Miami-Dade schools issued a statement which read in part:
"No literature (books or poem) has been banned or removed. It was determined at the school that The Hill We Climb is better suited for middle school students and, it was shelved in the middle school section of the media center. The book remains available in the media center." (Murray)
NPR reported that this area is reserved for middle school students. Other reports cited above stated that elementary school students no longer have access to the book. The parent wanted the book removed entirely. In response to the complaint form’s question asking for what age group she would recommend this material, she wrote, “Not for schools.”
I reread “The Hill We Climb” and found no basis for the complaint, which refers specifically to indirect hate messages on pp. 12–13. Chappell at NPR states that these pages read:
We've braved the belly of the beast.
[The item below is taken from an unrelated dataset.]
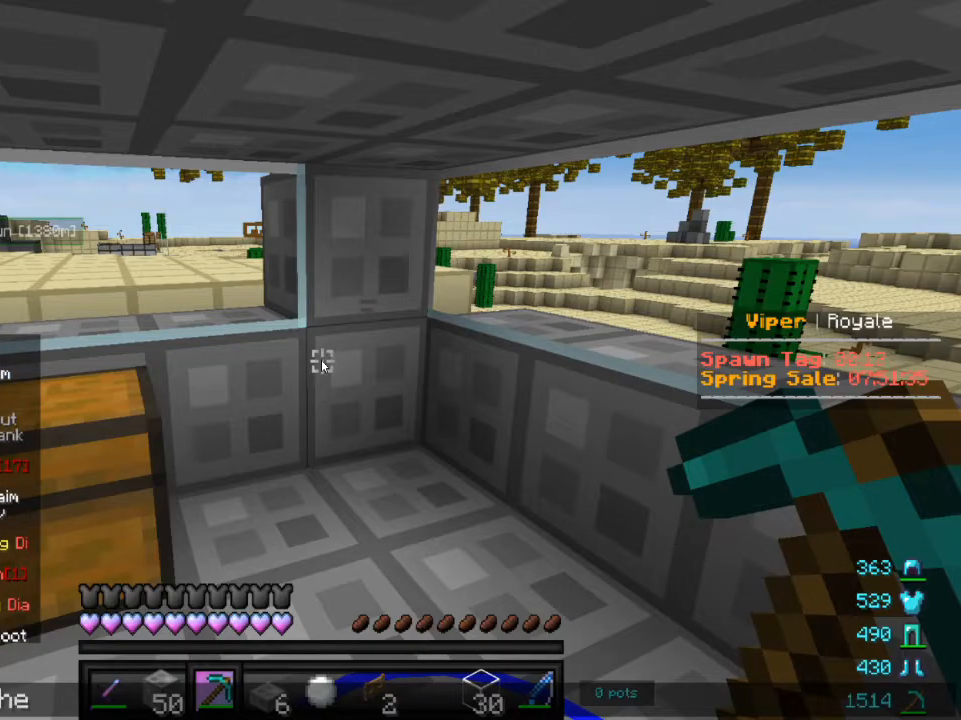
{"keys": [], "mouse": [], "events": []}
We've learned that quiet isn't always peace, And the norms and notions of what "just is" Isn't always justice. And yet the dawn is ours before we knew it. Somehow, we do it. Somehow, we've weathered and witnessed A nation that isn't broken, but simply unfinished.
It is fair to argue that “The Hill We Climb” is better suited for higher grade levels. The poem may well challenge fifth grade students, but I do not think it would be beyond any who are interested and see no reason why it should be made unavailable to them.
Reagan Miller of the Florida Freedom to Read Project told NPR that many school districts are handling complaints about books very cautiously from fear of being investigated, not unreasonable given Florida’s current political climate and lack of clear legal guidance. In other words, Florida’s law is working as DeSantis and Republicans in the state legislature intended.
Another good and thoughtful piece, David.